With respect to the meaning of "primarily", see the court's comments on page 266, as urged by defendant, but also see on this point Philber Equipment Corp. v. Commissioner [56-2 USTC ¶9934], 237 F. 2d 129 at 131 (9th Cir. 1956).

As noted on page 266 of the opinion, the question in the case was whether "the houses were held primarily for sale or primarily for rent." Still on page 266, the court poses and answers a question re the propriety of the imposition of tax as follows:

"Suppose the taxpayer in the instant case intended to rent the houses for as long as he was required to do so under existing regulations and then to sell them. Or suppose his intention was to pursue whichever of these activities proved to be the most profitable, that is, if the rental market were good he would continue to rent but if the sales market were high he would sell. In either of these suppositions we think it is fair to say that one of the essential purposes (in acquiring or holding the houses) is the purpose of sale. Under such circumstances, if the taxpayer does dispose of the houses by sale, is it within the legislative purpose to allow him to treat the proceeds of these sales as a capital gain? We think not." (Last italics ours.)
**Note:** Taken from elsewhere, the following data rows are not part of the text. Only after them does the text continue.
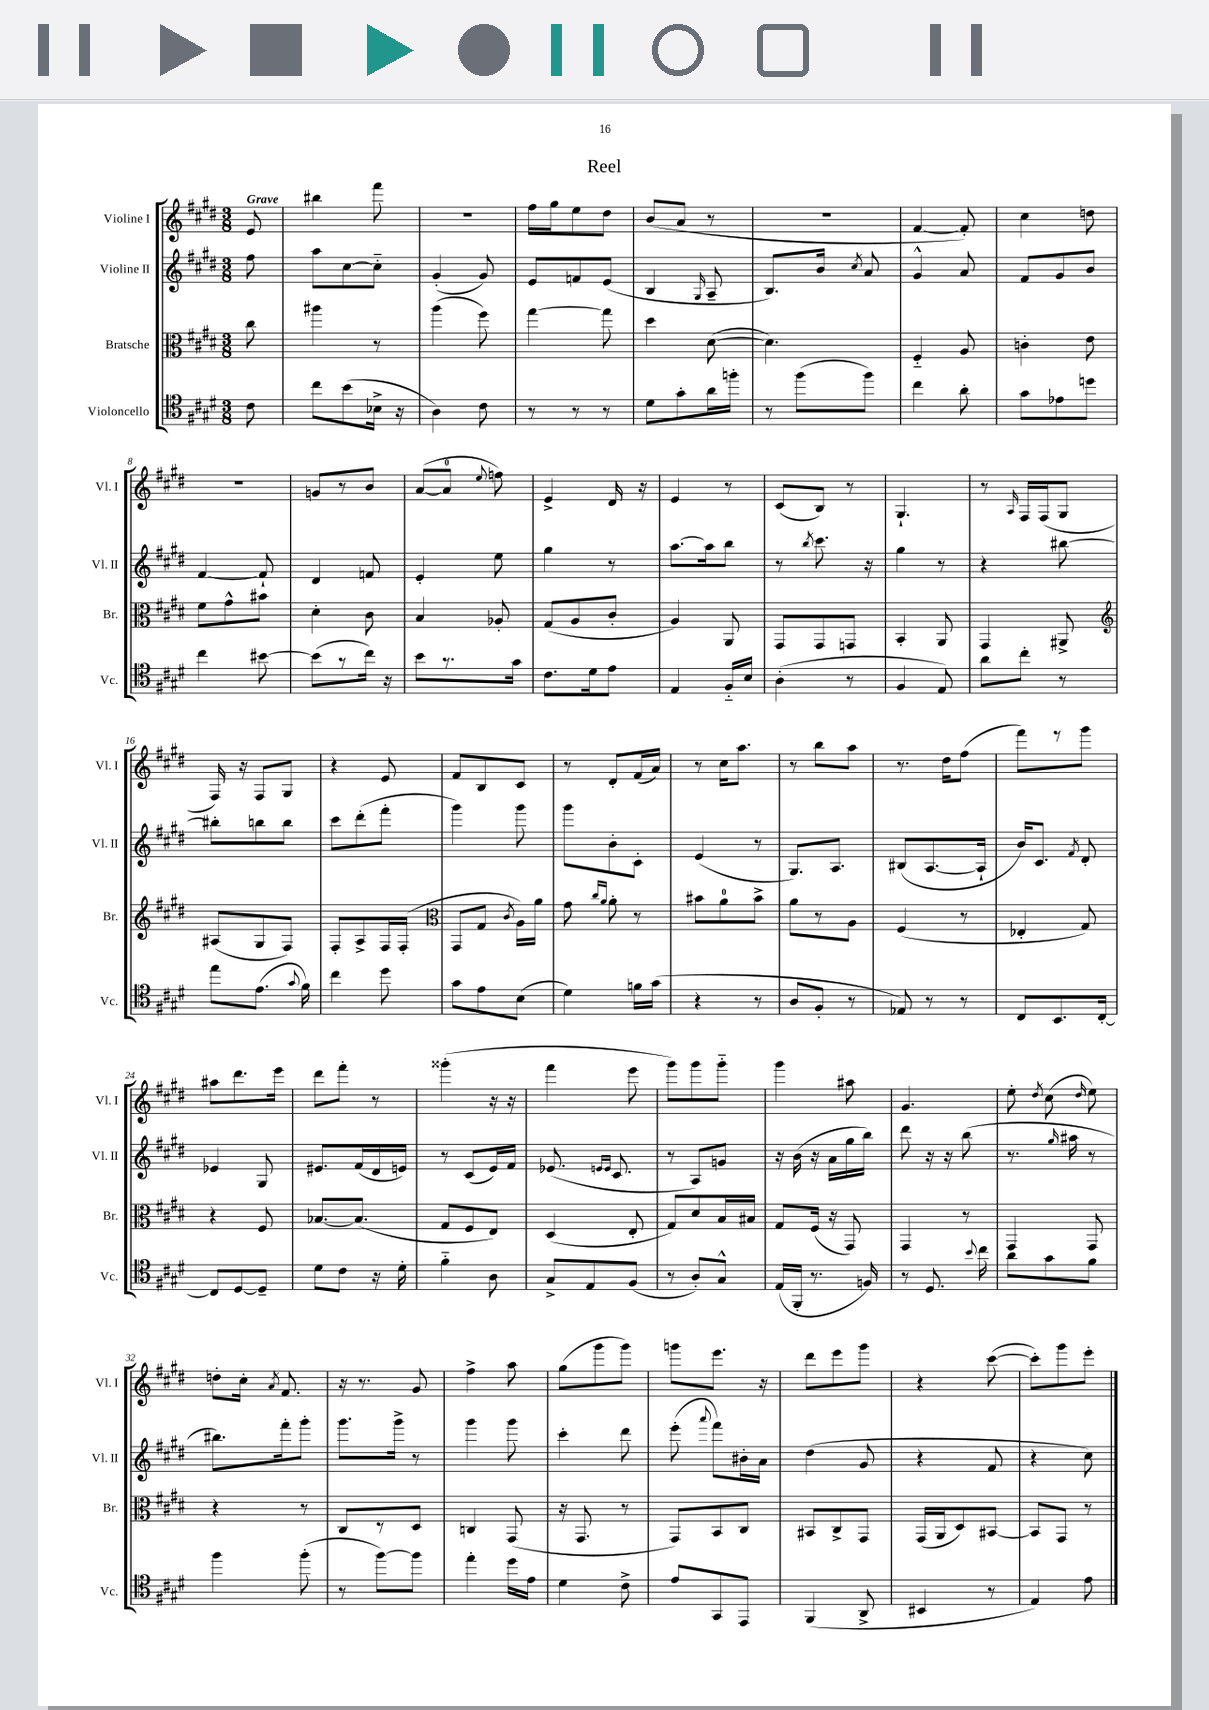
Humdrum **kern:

**kern	**kern	**kern	**kern
*staff4	*staff3	*staff2	*staff1
*clefC4	*clefC3	*clefG2	*clefG2
*k[f#c#g#d#]	*k[f#c#g#d#]	*k[f#c#g#d#]	*k[f#c#g#d#]
*M3/8	*M3/8	*M3/8	*M3/8
8c#\	8cc#\	8ff#\	8e/
=	=	=	=
8cc#\L	4aa#\	8aa\L	4bb#\
(8b\	.	[8cc#\	.
16B-^\Jk	8r	8cc#'~\]J	8fff#\
16r	.	.	.
=	=	=	=
4A\)	(4aa\	(4g#'/	4.r
8c#\	8ff#\)	8g#/)	.
=	=	=	=
8r	[4gg#\	8e/L	16ff#\LL
.	.	.	16gg#\J
8r	.	8f/	8ee\
8r	8gg#\]	(8e/J	8dd#\J
=	=	=	=
8d#\L	4dd#\	4B/	(8b/L
8g#'\	.	.	8a/J
.	.	16qqG#/	.
16a\L	([8d#\	8A~/	8r
16ff'\JJ	.	.	.
=	=	=	=
8r	4.d#\])	8.B/L)	4.r
(8ff#\L	.	.	.
.	.	16b/Jk	.
.	.	8qcc#/	.
8ff#\J)	.	8a/	.
=	=	=	=
4cc#\	4F#'~/	4g#^^/	[4f#/
8a'\	8A/	8a/	8f#'/])
=	=	=	=
8g#\L	4c'\	8f#/L	4cc#\
8e-\	.	8g#/	.
8dd\J	8e\	8b/J	8dd\
=	=	=	=
4cc#\	8f#\L	[4f#/	4.r
.	8g#^^\	.	.
[8b#\	8b#\J	8f#`/]	.
=	=	=	=
(8b#\]L	4d#'\	4d#/	8g/L
8r	.	.	8r
16cc#\Jk)	8c#\	8f/	8b/J
16r	.	.	.
=	=	=	=
8b\L	4B/	4e'/	([8a/L
8.r	.	.	8a/]J
.	.	.	8qqee/
.	8A-'/	8ee\	8ff\)
16g#\Jk	.	.	.
=	=	=	=
8.c#\L	(8G#/L	4gg#\	4e^/
.	8A/	.	.
16d#\k	.	.	.
8e\J	8c#'/J	8r	16d#/
.	.	.	16r
=	=	=	=
4E/	4A/)	[8.aa\L	4e/
.	.	16aa\]k	.
16F#'~/LL	8AA/	8bb\J	8r
16B/JJ	.	.	.
=	=	=	=
(4A'\	8GG#/L	8r	(8c#/L
.	.	8qbb/	.
.	8GG#/	8.ccc#\	8B/J)
8r	8GG/J	.	8r
.	.	16r	.
=	=	=	=
4F#/	4BB'/	4gg#\	4.G#`/
8E/)	8AA/	8r	.
=	=	=	=
8a\L	4GG#/	4r	8r
.	.	.	16qqA/
8cc#'\J	.	.	16F#/LL
.	.	.	(16F#/J
8r	8AA#^/	[8bb#\	8G#/J
=	=	=	=
*	*clefG2	*	*
8ee\L	(8A#/L	8bb#'\]L	16F#/)
.	.	.	16r
(8.e\J	8G#/	8bb\	8F#/L
.	8F#/J)	8bb\J	8G#/J
8qqg#/	.	.	.
16f#\)	.	.	.
=	=	=	=
4cc#\	8F#'/L	8ccc#\L	4r
.	8A^/	(8ddd#'\	.
8dd#\	16F#/L	8fff#'\J	8e/
.	(16F#'/JJ	.	.
=	=	=	=
*	*clefC3	*	*
8g#\L	8GG#/L	4ggg#\)	8f#/L
8e\	8G#/J	.	8B/
.	8qc#/	.	.
(8B\J	16A\LL)	8ggg#\	8c#/J
.	16a\JJ	.	.
=	=	=	=
4d#\)	8g#\	8ggg#\L	8r
.	16qqcc#/LL	.	.
.	16qqa/JJ	.	.
.	8a'\	8b'\	8d#'/L
16f\LL	8r	8c#'\J	(16f#/L
(16g#\JJ	.	.	16a/JJ)
=	=	=	=
4r	8b#\L	(4e/	8r
.	8a\	.	16cc#\LK
.	.	.	8.aa\J
8r	8b#^\J	8r	.
=	=	=	=
8A/L	8a\L	8.G#/L)	8r
8F#'/J	8r	.	8bb\L
.	.	8.A/J	.
8r	8A\J	.	8aa\J
=	=	=	=
8E-/)	(4F#/	(8B#/L	8.r
8r	.	[8.A/	.
.	.	.	16dd#\LK
8r	8r	.	(8ff#\J
.	.	16A`/]Jk	.
=	=	=	=
8C#/L	4E-'/	16b/LK)	8fff#\L)
.	.	8.c#/J	.
8.BB/	.	.	8r
.	.	8qf#/	.
.	8G#/)	8d#'/	8ggg#\J
[16C#'/Jk	.	.	.
=	=	=	=
8C#/]L	4r	4e-/	8aa#\L
[8D#/	.	.	8.ddd#\
8D#~/]J	8F#/	8G#/	.
.	.	.	16eee\Jk
=	=	=	=
8d#\L	[8.B-/L	8.e#/L	8ddd#\L
8c#\J	.	.	8fff#'\J
.	(8.B-/]J	(16f#/L	.
16r	.	16d#/	8r
16d#'\	.	16e/JJ)	.
=	=	=	=
4f#'~\	8G#/L	8r	(4ggg##'\
.	8F#/	(8c#/L	.
8A\	8E/J)	16e/L)	16r
.	.	16f#/JJ	16r
=	=	=	=
8G#^/L	(4D#/	(8.e-/	4fff#\
8E/	.	.	.
.	.	16qqe/LL	.
.	.	16qqe/JJ	.
.	.	8.c#/	.
(8F#/J	8E'/	.	8eee\
=	=	=	=
8r	8G#/L)	8r	8ggg#\L)
8A'/L)	8d#/	8A/L)	8ggg#\
8G#^^/J	16B/L	8g/J	8ggg#'~\J
.	16B#/JJ	.	.
=	=	=	=
(16E/LL	8G#/L	16r	4ggg#\
16FF#'/JJ	.	(16b\	.
8.r	(16F#/Jk	16r	.
.	16r	16a\LL	.
.	8GG#/)	16gg#\	8aa#\
16F/)	.	16bb\JJ)	.
=	=	=	=
8r	4GG#/	8ddd#\	4.g#/
8.D#/	.	16r	.
.	.	16r	.
.	8r	(8bb\	.
8qqb/	.	.	.
16cc#\	.	.	.
=	=	=	=
8a\L	4GG#/	8.r	8ee'\
.	.	.	8qdd#/
8g#\	.	.	(8cc#\
.	.	16qqgg#/	.
.	.	16aa#\	.
.	.	.	16qqdd#/
8f#\J	8GG#/	8r	8ee\)
=	=	=	=
4ff#\	4r	8.bb#\L)	8dd'\L
.	.	.	16cc#'\Jk
.	.	.	8qa/
.	.	16fff#'\k	8.f#/
(8ff#'\	8r	8ggg#'\J	.
=	=	=	=
8r	8C#/L	8.ggg#\L	16r
.	.	.	8.r
[8ff#\L)	8r	.	.
.	.	16ggg#^\Jk	.
8ff#\]J	8D#/J	8r	8g#/
=	=	=	=
4ee'\	4C/	4ggg#\	4ff#^\
16dd#\LL	(8GG#/	8ggg#\	8aa\
16e\JJ	.	.	.
=	=	=	=
4d#\	16r	4ccc#'\	(8gg#\L
.	8.GG#/	.	.
.	.	.	8ggg#\
8c#^\	8r	8ddd#\	8ggg#\J)
=	=	=	=
8e/L	8GG#/L)	(8eee'\	8ggg\L
.	.	8qqaaa/	.
8GG#/	8BB/	8fff#\L)	8.eee\J
8EE/J	8C#/J	16b#'\L	.
.	.	16a\JJ	16r
=	=	=	=
(4FF#/	8BB#/L	(4dd#\	8ddd#\L
.	8C#^/	.	8eee\
8AA^/	8GG#/J	8g#/	8ggg#\J
=	=	=	=
4BB#/	(16GG#/LL	4r	4r
.	16AA/J	.	.
.	8D#/)	.	.
8r	[8BB#/J	8f#/	([8ccc#\
=	=	=	=
4E/)	8BB#/]L	4r	8ccc#'\]L)
.	8GG#/J	.	8ggg#\
8e\	8r	8cc#\)	8eee'\J
==	==	==	==
*-	*-	*-	*-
Applying the rule to the case at bar, if the taxpayers acquired and were holding the frontage properties with the purpose in mind of developing them for investment or to sell them for profit, depending on which would be most advantageous, and that by reason of the rezoning and financing problems it was more profitable to sell the properties, then it appears the profits from the sale should not be treated as capital gain under the rule stated by the Court of Appeals, 9th Circuit, in the R. Corp. case. This court notes the observation of the Court of Appeals in Philber Equipment Corp., supra, at page 131 of its opinion, which it says, referring to the R Corp. case, that it was one of the numerous war time housing operation cases,

"* * * where individuals normally in the business of selling houses were required to turn to rental activities due to war time restrictions. Anticipation of selling activities with respect to the rental housing is an important consideration in many of these cases, so that the dual purpose of rental and sale is quite an inseparable factor in determining for what purpose the property is 'primarily' held."

[Intent]

This comment should be considered in interpreting the effect of the R Corp. case on the case at bar but it does not appear that the rule in the R Corp. case with respect to the intent to follow the avenue of greatest profit is not binding on this court.

By reason of

1. The narrow construction rule to be applied in interpreting the statute involved,

2. The declared intent of plaintiffs as to the purpose of acquiring and holding the property, that is, if rezoning and financing could not be satisfactorily accomplished, "we would sell the whole thing off in bulk," and

3. The rule as announced by the Court of Appeals, 9th Circuit, in the R Corp. case, supra, quoted hereinabove,

the court concludes that plaintiffs have failed to establish by a preponderance of the evidence that the profits here involved were held primarily for investment and not for sale in the ordinary course of trade or business. The rift between the partners may have expedited the sale but it appears that the failure to obtain rezoning and satisfactory financing was the primary cause of the sale which was the step intended by the parties to be taken at the time the property was acquired and while it was held, if the rezoning and financing failed. In other words, the property was purchased and held for development or sale depending on which course appeared to be most profitable, having in mind the need for rezoning and the availability of proper financing on reasonable terms.


[Conclusions of Court]

For the foregoing reasons and circumstances, the court concludes that the plaintiffs are entitled to take nothing by their complaint and the defendant is entitled to Judgment for costs.

Counsel for defendant is requested to prepare, serve and lodge proposed Findings of Fact, Conclusions of Law, and Judgment, in accordance with Local Rule 7, as amended. The Judgment shall be a separate document.

This Memorandum Opinion is not to be deemed a final Judgment.